In my experience, the chances of a company being named in a lawsuit by the Attorney General are much smaller than chance of being named in one of these private plaintiff actions. I have dealt with both the Attorney General’s Office and the leading private plaintiff firms on a wide variety of Prop 65 cases over the years. The dynamics to settling these two types of cases are quite different.
A Prop 65 claim can be an expensive and difficult liability for a company, including an out of state company which merely sells its products to a distributor or retailer which then sells to California consumers. A plaintiff may demand a substantial payment of penalties and attorney fees and an agreement to affix a label to product or post a warning at certain premises. A company may be convinced that its product does not contain an chemicals at levels which should require a warning. But the risk of proceeding with defending the lawsuit is significant, perhaps at millions of dollars. If the case goes to trial after a year or more of discovery and dueling experts and the claim is established, the penalties and attorney fees can be significant.
And those costs may be just the beginning of the problems. Often, the lawsuit names the retailer. The retailer may have a contract with the manufacturer requiring that the manufacturer defend and indemnify the retailer for these types of claims. There may be other claims against raw materials suppliers for the products. A chain reaction of costly litigation can flow from the Prop 65 claim. Similar Prop 65 concerns can be triggered in real estate context where a claim is made that activities or conditions require a Prop 65 warning.
A WORD TO THE WISE . . .
An ounce of Prop 65 prevention is certainly worth a pound of cure. Any company doing almost any type of business in California should be aware of Prop 65 liability.
There are two major questions that should be considered.
- Do any of my products require a Prop 65 label?; and
- Do any of my business operations expose either my employees or customers to chemicals which require a Prop 65 label to those employees or customers coming on the premises?
The product cases are divided into two categories: (a) products that come in contact with the mouth or are ingested (such as food, beverages, coffee, dinnerware, drinking glasses, decorative plates that might be used for food, baby toys, bibs, etc.); and (b) ordinary household products.
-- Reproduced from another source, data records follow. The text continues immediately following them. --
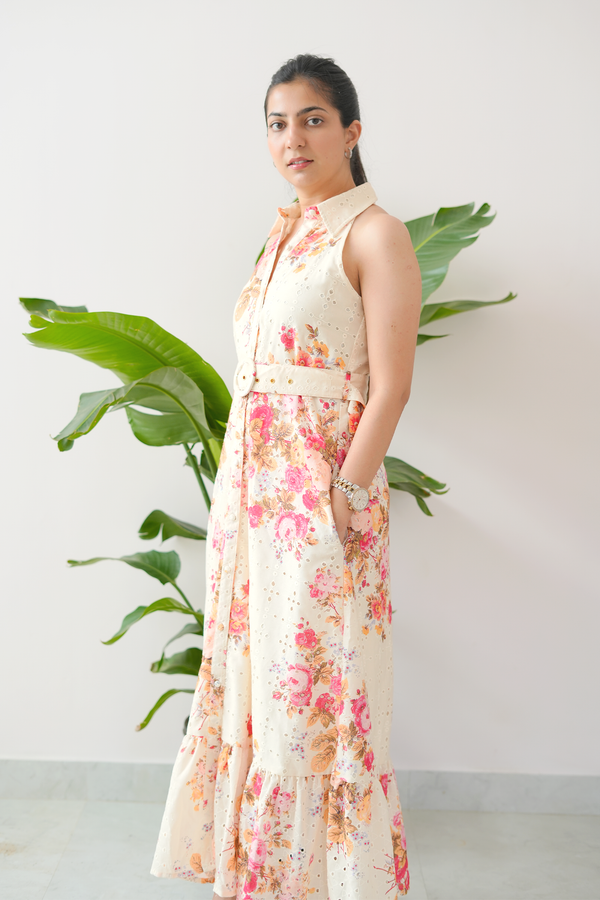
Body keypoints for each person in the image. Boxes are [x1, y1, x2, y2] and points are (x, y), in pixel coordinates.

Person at [150, 53, 421, 900]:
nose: (293, 138)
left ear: (351, 130)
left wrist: (342, 496)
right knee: (264, 691)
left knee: (320, 693)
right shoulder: (285, 230)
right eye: (276, 123)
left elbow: (391, 385)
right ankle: (266, 882)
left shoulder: (374, 231)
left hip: (321, 502)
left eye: (310, 119)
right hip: (252, 503)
Although I have done plenty of cases in the latter category, it should come as no surprise that when the product is ingested or placed in the mouth, it is much easier for a plaintiff to demonstrate an exposure and the need for a Prop 65 label. Be mindful of the fact that, if your business sells a product that kids use, there is significant risk because kids often put things in their mouths which are not intended.
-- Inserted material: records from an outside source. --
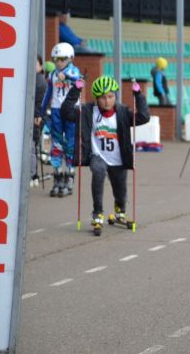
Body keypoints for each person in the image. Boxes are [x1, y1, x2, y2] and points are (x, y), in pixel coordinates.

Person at [60, 76, 150, 235]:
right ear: (96, 98)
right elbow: (66, 112)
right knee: (98, 171)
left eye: (110, 97)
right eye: (103, 97)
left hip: (118, 158)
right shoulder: (88, 111)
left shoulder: (122, 112)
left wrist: (138, 95)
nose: (107, 101)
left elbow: (144, 117)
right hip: (97, 155)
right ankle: (97, 212)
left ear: (115, 96)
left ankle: (120, 211)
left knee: (120, 189)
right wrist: (76, 89)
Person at [37, 42, 82, 197]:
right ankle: (58, 177)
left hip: (71, 111)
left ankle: (69, 178)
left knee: (70, 145)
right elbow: (48, 94)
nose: (59, 62)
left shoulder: (74, 71)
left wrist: (68, 75)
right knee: (56, 145)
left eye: (62, 59)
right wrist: (40, 113)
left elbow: (79, 80)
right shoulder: (52, 74)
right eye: (56, 59)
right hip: (56, 111)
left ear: (70, 58)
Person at [31, 55, 48, 187]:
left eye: (35, 63)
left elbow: (39, 102)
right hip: (37, 117)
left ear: (40, 66)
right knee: (33, 145)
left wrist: (38, 115)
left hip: (36, 117)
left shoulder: (39, 81)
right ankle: (32, 174)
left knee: (32, 146)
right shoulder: (37, 80)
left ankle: (32, 174)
It is a smart idea to do a Prop 65 “audit” of all products and have each one tested to ensure that a warning label is not required.
The next thing that I would do if I were operating a business with potential Prop 65 liability is to review all the indemnity issues that may arise. What I mean by that is determining whether you can and should contractually shift the risk of a Prop 65 loss to another contracting party. The most common example that we see is retailers requiring all of their manufacturers who sell products to contractually agree to step forward defend the product and the retailer in any action alleging Prop 65 violation. The way this works is that, even if the retailer is the named plaintiff, the manufacturer must bear the risk and hire the outside counsel to defend the case. Similar indemnity provisions arise in the context of landlord-tenant relationships with one party shifting the Prop 65 risk to the other. (Expect further posts at this blog dedicated to the concept of how to reduce the risks of Prop 65 lawsuits.)